As I mentioned earlier, in the early Church, the figure of Christ as the Good Shepherd was a prominent image. This image is seen often in early Christian art. Clearly, it had great meaning for the early Christians since it often appeared, painted or sculpted, in the catacombs and on sarcophagi and baptismal fonts. Clearly, our ancestors in the Christian faith were moved by this image of Jesus.
Jesus as Our Good Shepherd reveals something really important about God’s love. Jesus says that He is the good shepherd who lays down his life for us. Having just celebrated Holy Week only a few weeks ago, and still in the Easter season, Christ’s Passion, Death and Resurrection is before us in the Scriptures of Mass every day. In fact, right now in the weekday Masses we are reflecting on the Sixth Chapter of St.

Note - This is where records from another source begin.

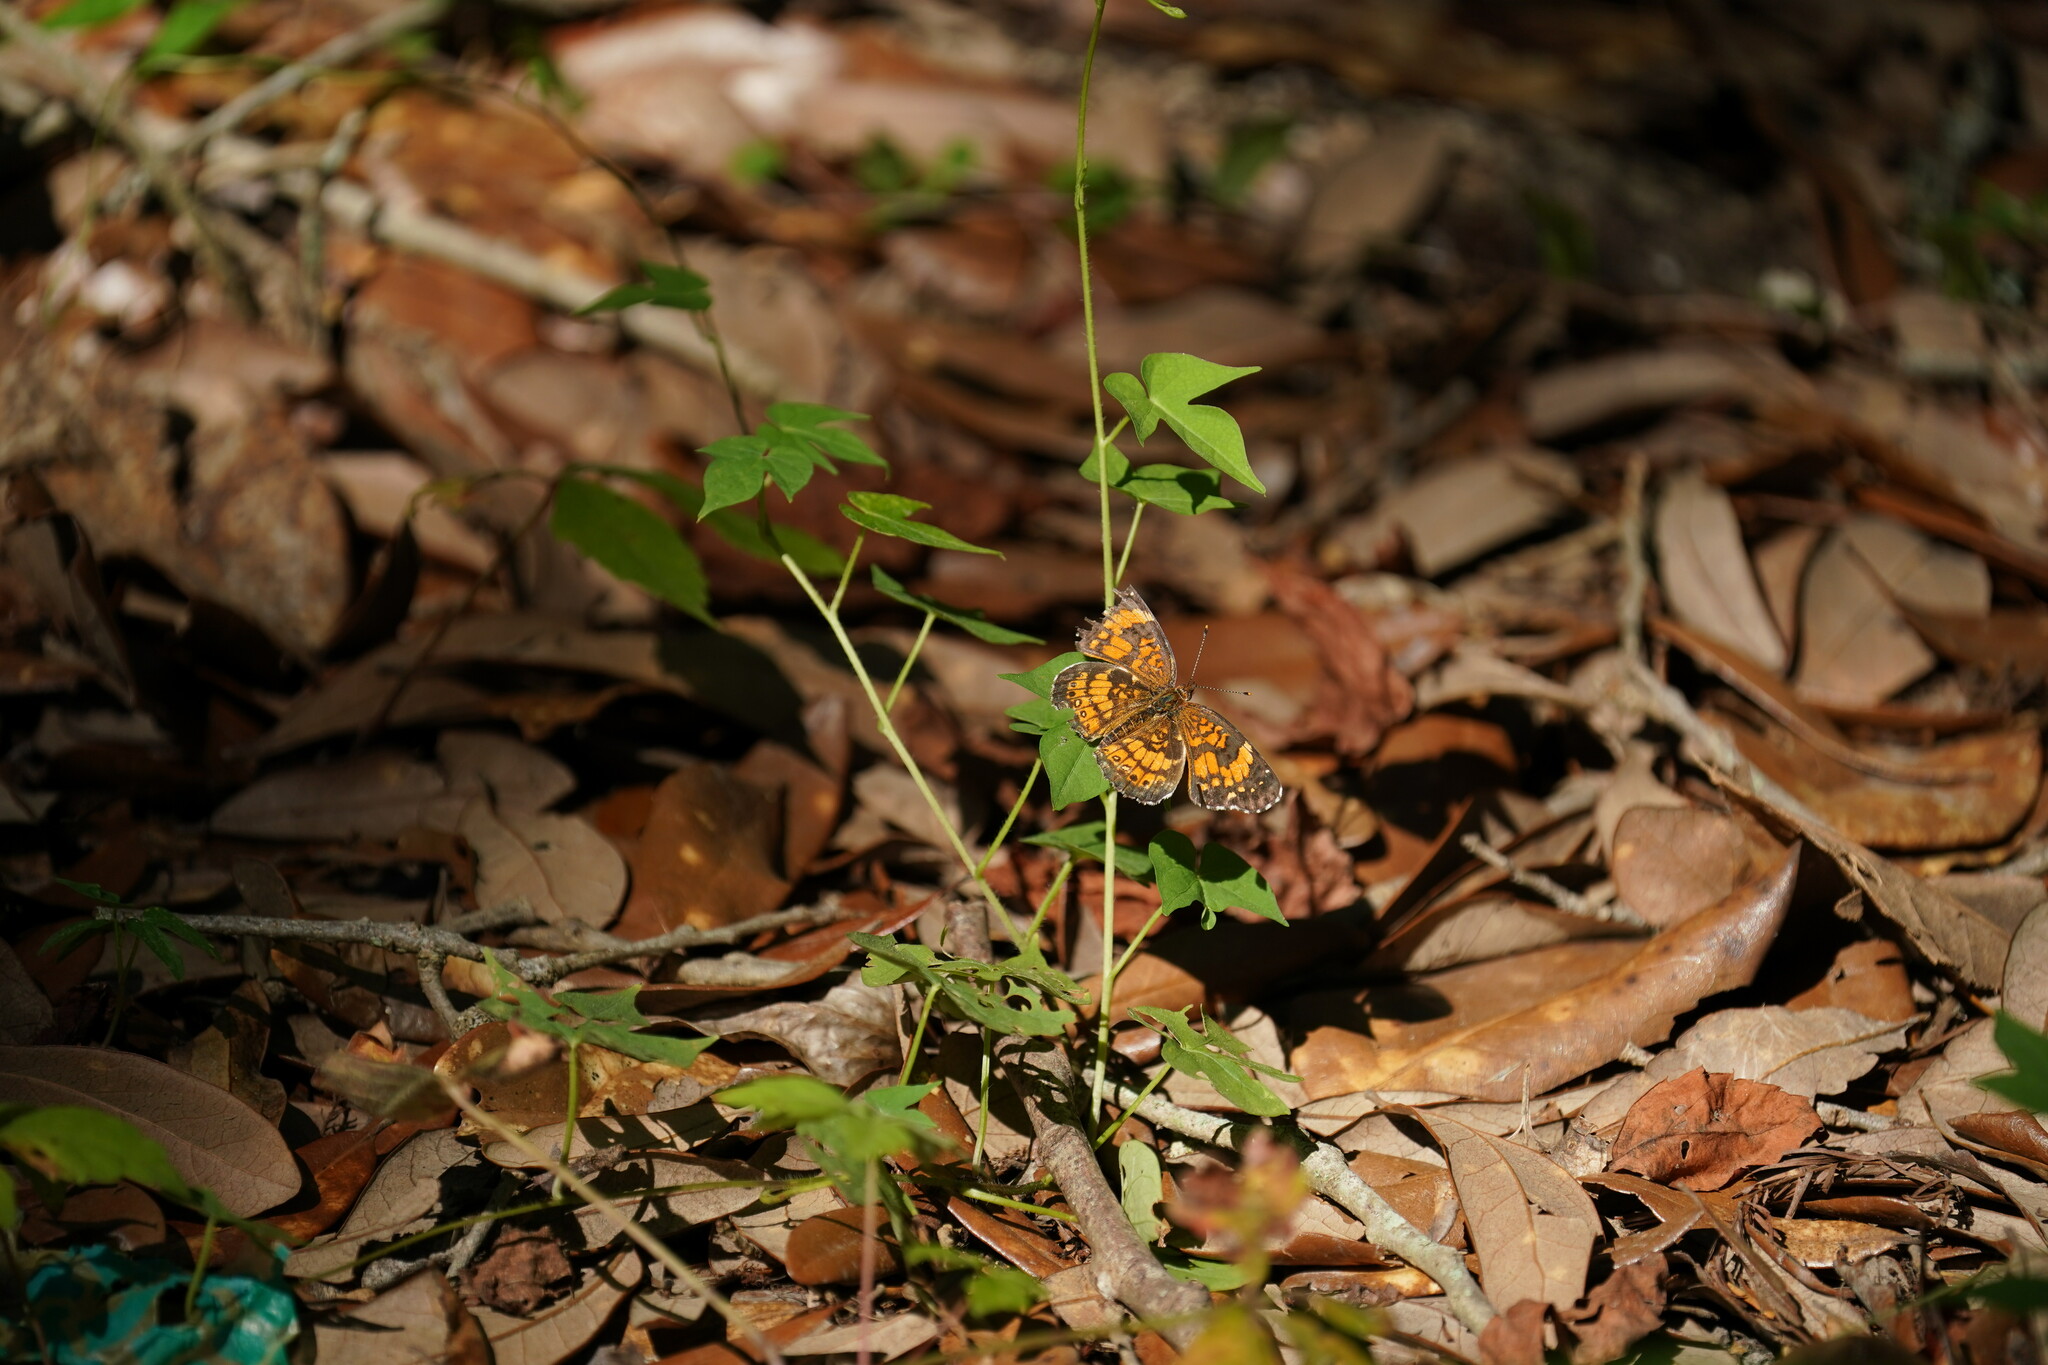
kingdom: Animalia
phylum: Arthropoda
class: Insecta
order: Lepidoptera
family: Nymphalidae
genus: Phyciodes
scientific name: Phyciodes tharos
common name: Pearl crescent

John’s Gospel, the “Bread of Life Discourse.” His love not only saves us, but feeds us, and through the Eucharist plants in our souls the gift of eternal life.
Jesus not only says that He knows His sheep; He also says that His sheep know Him. The knowledge is mutual. The more we know Christ, the more we trust Him and love Him.
Not only are we encouraged to reflect this Sunday on Jesus, the Good Shepherd, we are also being encouraged to imitate the Good Shepherd. Let’s face it, everyone is shepherding someone else. It may be our children, our spouse, a friend, a family member, someone who is ill and reliant upon us. Jesus, as always models for us what we are to become and imitate. He shepherds us, and gives us the grace to shepherd others to Him.